Joe Winkler

No. 25
- Position: Center

Personal information
- Born: March 9, 1922 Hammond, Indiana, U.S.
- Died: March 21, 2001 (aged 79) Lansing, Illinois, U.S.
- Listed height: 6 ft 1 in (1.85 m)
- Listed weight: 200 lb (91 kg)

Career information
- High school: Catholic Central (Hammond)
- College: Purdue (1941–1944)
- NFL draft: 1945: 12th round, 114th overall pick

Career history
- Cleveland Rams (1945);

Awards and highlights
- NFL champion (1945);

Career NFL statistics
- Games played: 8
- Interceptions: 1
- Stats at Pro Football Reference

= Joe Winkler =

American football player (1922–2001)

Joseph C. Winkler (March 9, 1922 – March 21, 2001) was an American football center who played one season with the Cleveland Rams of the National Football League (NFL). He played college football at Purdue University.

==Early life==
Winkler played high school football at Catholic Central High School in Hammond, Indiana as a fullback. He earned Indiana Catholic all-state and Chicago Area All-Catholic team honors. He was also a two-time winner of the team's Outstanding Player award.

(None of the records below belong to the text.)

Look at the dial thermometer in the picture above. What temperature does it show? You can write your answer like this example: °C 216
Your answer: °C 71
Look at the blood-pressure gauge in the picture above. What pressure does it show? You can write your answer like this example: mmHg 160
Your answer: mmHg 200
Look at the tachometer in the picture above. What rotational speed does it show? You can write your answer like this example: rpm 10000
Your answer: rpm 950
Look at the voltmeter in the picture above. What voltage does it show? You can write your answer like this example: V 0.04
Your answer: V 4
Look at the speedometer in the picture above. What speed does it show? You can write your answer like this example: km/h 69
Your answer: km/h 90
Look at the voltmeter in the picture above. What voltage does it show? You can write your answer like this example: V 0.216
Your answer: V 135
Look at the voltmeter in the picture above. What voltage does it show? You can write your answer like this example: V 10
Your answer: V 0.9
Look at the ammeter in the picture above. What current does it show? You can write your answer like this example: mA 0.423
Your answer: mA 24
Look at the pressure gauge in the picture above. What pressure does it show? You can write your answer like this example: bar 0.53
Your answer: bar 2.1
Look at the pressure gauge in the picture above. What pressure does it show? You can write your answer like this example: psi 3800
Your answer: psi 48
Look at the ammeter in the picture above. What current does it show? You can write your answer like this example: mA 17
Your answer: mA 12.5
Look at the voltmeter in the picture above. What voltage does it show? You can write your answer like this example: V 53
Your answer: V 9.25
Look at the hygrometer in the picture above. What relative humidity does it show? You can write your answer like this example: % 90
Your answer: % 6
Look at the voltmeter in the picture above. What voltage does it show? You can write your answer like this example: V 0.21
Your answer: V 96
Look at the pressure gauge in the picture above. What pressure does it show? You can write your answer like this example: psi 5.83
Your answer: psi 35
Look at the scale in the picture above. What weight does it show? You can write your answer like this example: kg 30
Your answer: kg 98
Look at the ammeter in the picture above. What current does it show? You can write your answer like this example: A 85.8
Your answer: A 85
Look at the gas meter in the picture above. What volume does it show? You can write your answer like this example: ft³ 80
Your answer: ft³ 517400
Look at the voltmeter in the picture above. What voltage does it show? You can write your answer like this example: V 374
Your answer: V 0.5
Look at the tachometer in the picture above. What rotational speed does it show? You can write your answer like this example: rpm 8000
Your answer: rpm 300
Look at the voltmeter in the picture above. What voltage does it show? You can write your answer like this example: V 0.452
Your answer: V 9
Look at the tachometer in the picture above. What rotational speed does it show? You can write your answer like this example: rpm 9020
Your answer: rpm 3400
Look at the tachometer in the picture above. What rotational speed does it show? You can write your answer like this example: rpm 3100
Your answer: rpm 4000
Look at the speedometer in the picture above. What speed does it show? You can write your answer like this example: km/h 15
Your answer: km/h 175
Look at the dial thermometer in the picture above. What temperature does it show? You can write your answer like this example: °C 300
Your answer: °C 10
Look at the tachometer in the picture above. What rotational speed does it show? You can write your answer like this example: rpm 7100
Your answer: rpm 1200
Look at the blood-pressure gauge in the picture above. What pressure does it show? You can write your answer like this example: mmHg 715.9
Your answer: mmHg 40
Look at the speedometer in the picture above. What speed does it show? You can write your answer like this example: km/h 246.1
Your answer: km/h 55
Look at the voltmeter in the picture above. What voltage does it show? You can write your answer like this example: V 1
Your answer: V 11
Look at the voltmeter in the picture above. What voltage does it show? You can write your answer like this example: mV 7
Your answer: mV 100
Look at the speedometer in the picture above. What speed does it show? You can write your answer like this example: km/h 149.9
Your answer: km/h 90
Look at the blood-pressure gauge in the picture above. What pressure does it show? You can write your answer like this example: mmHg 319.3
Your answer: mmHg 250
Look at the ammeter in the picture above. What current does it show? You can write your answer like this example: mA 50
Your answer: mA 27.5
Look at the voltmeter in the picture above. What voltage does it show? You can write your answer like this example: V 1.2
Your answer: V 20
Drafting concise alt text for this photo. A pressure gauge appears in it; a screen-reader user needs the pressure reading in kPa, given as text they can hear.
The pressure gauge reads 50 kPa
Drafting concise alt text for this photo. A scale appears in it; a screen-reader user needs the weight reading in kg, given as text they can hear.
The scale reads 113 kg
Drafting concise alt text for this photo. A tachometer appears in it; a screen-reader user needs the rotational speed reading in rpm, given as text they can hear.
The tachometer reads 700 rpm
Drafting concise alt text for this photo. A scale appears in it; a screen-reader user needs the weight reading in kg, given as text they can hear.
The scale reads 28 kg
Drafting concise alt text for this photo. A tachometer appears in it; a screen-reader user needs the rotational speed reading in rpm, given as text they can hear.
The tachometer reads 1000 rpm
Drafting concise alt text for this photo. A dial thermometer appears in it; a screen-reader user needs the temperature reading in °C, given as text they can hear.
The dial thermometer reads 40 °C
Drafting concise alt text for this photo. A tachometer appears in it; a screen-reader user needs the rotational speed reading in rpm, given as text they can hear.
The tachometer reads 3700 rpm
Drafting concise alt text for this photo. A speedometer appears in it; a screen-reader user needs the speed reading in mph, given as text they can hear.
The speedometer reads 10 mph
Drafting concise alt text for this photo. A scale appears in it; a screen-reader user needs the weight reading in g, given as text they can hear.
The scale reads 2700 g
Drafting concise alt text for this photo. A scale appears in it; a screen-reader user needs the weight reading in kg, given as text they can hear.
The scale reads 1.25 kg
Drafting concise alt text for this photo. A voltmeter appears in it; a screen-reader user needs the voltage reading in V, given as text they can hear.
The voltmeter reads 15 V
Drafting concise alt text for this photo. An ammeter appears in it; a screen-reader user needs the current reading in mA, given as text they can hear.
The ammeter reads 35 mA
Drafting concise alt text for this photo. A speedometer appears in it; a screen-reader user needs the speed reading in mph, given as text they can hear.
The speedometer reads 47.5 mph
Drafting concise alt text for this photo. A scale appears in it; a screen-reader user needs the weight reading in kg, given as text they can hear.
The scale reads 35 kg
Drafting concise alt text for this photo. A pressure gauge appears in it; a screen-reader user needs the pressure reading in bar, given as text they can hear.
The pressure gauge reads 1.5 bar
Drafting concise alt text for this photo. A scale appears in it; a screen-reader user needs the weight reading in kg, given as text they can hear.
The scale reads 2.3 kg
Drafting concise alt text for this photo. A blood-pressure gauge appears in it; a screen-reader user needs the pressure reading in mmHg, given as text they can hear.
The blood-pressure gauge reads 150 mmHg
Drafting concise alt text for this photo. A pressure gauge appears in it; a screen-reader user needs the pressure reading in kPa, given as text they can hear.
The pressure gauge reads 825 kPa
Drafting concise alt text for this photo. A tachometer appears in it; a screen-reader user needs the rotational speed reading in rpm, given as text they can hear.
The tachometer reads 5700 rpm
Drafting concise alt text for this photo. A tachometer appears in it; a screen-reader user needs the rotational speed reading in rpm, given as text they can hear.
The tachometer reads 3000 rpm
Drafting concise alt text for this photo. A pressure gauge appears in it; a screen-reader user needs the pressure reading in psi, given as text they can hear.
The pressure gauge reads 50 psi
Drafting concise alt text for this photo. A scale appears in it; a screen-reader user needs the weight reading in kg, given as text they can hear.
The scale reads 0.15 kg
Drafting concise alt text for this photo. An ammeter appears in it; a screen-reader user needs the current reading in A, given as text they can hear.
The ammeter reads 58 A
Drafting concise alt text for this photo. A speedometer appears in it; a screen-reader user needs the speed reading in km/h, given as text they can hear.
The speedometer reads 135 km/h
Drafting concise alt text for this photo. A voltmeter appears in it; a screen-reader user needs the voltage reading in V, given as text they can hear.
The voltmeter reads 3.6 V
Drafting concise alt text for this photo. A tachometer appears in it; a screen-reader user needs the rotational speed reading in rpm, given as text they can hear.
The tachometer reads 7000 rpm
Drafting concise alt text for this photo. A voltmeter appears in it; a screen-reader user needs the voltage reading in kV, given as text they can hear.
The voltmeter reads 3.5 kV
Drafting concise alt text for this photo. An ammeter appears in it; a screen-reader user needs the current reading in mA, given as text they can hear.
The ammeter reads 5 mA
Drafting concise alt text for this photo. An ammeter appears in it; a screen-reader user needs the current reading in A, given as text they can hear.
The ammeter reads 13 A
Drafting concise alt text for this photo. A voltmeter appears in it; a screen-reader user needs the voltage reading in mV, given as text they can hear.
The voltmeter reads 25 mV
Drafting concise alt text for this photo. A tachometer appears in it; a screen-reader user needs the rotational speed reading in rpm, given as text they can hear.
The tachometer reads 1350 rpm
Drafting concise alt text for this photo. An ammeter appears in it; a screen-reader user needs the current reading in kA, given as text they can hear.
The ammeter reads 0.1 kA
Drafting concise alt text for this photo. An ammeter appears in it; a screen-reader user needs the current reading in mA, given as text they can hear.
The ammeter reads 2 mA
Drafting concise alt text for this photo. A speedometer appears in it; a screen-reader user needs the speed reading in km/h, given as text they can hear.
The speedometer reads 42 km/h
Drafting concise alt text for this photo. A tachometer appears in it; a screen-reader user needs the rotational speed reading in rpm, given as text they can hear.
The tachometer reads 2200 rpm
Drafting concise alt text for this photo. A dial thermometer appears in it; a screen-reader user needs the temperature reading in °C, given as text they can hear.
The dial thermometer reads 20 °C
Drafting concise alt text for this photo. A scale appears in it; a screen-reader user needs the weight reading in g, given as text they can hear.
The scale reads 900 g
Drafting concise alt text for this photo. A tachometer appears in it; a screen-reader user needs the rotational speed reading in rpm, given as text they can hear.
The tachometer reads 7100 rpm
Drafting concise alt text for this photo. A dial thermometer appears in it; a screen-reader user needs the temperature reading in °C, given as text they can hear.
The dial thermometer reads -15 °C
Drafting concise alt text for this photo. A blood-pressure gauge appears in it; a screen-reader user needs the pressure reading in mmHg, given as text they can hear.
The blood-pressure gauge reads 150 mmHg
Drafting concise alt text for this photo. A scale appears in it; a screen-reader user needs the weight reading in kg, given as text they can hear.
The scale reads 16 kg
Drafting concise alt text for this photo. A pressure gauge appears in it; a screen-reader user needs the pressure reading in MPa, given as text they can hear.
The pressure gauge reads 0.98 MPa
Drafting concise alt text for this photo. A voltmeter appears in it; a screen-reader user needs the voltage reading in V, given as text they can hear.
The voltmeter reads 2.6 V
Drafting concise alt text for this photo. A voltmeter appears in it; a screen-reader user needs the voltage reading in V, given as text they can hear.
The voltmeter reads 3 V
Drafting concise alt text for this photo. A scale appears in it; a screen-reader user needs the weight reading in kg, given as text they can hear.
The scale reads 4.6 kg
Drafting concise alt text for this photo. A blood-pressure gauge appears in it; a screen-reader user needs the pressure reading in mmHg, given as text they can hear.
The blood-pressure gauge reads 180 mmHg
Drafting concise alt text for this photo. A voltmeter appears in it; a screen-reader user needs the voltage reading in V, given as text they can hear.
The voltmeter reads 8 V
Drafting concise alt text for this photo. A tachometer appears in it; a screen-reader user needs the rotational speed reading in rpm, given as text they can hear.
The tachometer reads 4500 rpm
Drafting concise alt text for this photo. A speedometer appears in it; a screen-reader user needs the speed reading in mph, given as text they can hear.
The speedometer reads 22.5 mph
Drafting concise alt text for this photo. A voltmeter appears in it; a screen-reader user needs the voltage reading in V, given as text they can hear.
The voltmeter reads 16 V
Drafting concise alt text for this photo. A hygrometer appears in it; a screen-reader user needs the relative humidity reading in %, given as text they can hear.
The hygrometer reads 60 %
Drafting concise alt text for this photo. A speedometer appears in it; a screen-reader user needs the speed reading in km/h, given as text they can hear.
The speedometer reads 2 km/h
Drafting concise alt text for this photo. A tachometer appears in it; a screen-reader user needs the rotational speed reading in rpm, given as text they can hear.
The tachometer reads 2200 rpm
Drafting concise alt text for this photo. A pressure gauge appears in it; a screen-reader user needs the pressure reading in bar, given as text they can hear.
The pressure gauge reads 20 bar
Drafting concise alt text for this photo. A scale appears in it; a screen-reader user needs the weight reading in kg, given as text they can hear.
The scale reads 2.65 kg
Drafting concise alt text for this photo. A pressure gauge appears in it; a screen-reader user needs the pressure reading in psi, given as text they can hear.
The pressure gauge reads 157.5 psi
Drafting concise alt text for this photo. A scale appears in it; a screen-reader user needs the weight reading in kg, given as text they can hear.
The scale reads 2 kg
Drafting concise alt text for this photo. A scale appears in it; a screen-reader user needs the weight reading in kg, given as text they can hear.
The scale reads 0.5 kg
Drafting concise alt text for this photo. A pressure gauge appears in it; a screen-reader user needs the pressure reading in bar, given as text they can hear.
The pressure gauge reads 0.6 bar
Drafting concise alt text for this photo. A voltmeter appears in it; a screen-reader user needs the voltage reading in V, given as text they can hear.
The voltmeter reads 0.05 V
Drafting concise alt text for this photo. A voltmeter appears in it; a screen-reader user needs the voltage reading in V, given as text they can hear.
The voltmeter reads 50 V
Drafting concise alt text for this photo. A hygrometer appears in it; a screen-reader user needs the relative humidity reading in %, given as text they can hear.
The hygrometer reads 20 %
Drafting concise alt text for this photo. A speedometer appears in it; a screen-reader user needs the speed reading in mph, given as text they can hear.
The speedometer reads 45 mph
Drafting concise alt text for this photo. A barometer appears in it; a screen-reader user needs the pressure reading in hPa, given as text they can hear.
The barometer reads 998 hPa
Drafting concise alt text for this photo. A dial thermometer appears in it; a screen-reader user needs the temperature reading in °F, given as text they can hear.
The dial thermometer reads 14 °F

Winkler graduated in 1941. He was inducted into the Hammond Sports Hall of Fame in 2002.

==College career==
Winkler played for the Purdue Boilermakers as a center and graduated in 1945.

==Professional career==
Winkler was selected by the Cleveland Rams with the 114th overall pick in the 1945 NFL Draft and played in eight games for the team during the 1945 season.